___ TEXT SHOWN
NGA-TRAN commented on code in PR #17478:
URL: https://github.com/apache/datafusion/pull/17478#discussion_r2356371040
##########
datafusion/expr/src/logical_plan/builder.rs:
##########
@@ -2787,4 +2765,33 @@ mod tests {
Ok(())
}
+
+ #[test]
+ fn test_unique_field_aliases() {
+ let t1_field_1 = Field::new("a", DataType::Int32, false);
+ let t2_field_1 = Field::new("a", DataType::Int32, false);
+ let t2_field_3 = Field::new("a", DataType::Int32, false);
+ let t2_field_4 = Field::new("a:1", DataType::Int32, false);
+ let t1_field_2 = Field::new("b", DataType::Int32, false);
+ let t2_field_2 = Field::new("b", DataType::Int32, false);
+
+ let fields = vec![
+ t1_field_1, t2_field_1, t1_field_2, t2_field_2, t2_field_3,
t2_field_4,
+ ];
+ let fields = Fields::from(fields);
+
+ let remove_redundant = unique_field_aliases(&fields);
+
+ assert_eq!(
+ remove_redundant,
+ vec![
+ None,
+ Some("a:1".to_string()),
+ None,
+ Some("b:1".to_string()),
+ Some("a:2".to_string()),
+ Some("a:1:1".to_string()),
+ ]
Review Comment:
`a, a, b, b, a, a:1` becomes `_, a:1, _, b:1, a:2, a:1:1`? Does it mean we
keep the last of the same contiguous values and add 1, 2, 3, ... into the same
but non contiguous?
Can you add this comment on top of the test?
##########
datafusion/expr/src/logical_plan/builder.rs:
##########
@@ -1517,37 +1518,42 @@ impl ValuesFields {
}
}
-// `name_map` tracks a mapping between a field name and the number of
appearances of that field.
-//
-// Some field names might already come to this function with the count (number
of times it appeared)
-// as a suffix e.g. id:1, so there's still a chance of name collisions, for
example,
-// if these three fields passed to this function: "col:1", "col" and "col",
the function
-// would rename them to -> col:1, col, col:1 causing a posteriror error when
building the DFSchema.
______
__WHAT YOU WILL DO__.
**a.** Translate the sentence "Can you add this comment on top of the test?" from the code review thread above into French.
**b.** According to the code review thread above, what is the name of the test function added in the change?
**c.** Reproduce a passage from the code review thread above. Begin at the words "Can you add" and stop after "times it appeared)".
___ SUPPLIED ENTRIES
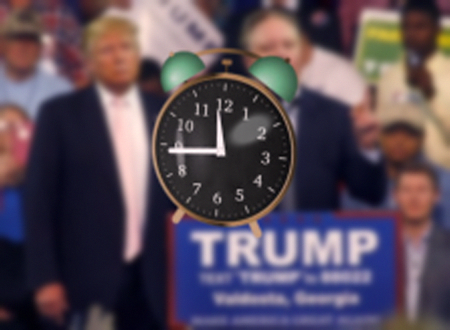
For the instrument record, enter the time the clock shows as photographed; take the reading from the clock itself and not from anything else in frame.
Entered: 11:44
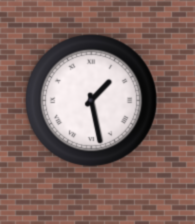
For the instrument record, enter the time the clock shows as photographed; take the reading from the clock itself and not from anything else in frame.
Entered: 1:28
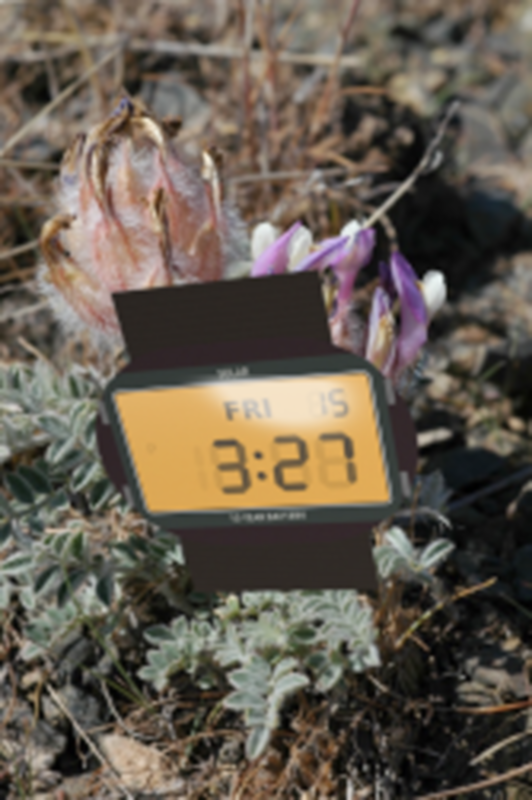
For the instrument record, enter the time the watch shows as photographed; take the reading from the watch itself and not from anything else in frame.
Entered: 3:27
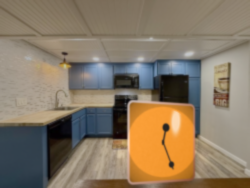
______
__WRITTEN RESPONSES__.
**a.** Pouvez-vous ajouter ce commentaire au-dessus du test ?

**b.** test_unique_field_aliases

**c.**
Can you add this comment on top of the test?
##########
datafusion/expr/src/logical_plan/builder.rs:
##########
@@ -1517,37 +1518,42 @@ impl ValuesFields {
}
}
-// `name_map` tracks a mapping between a field name and the number of
appearances of that field.
-//
-// Some field names might already come to this function with the count (number
of times it appeared)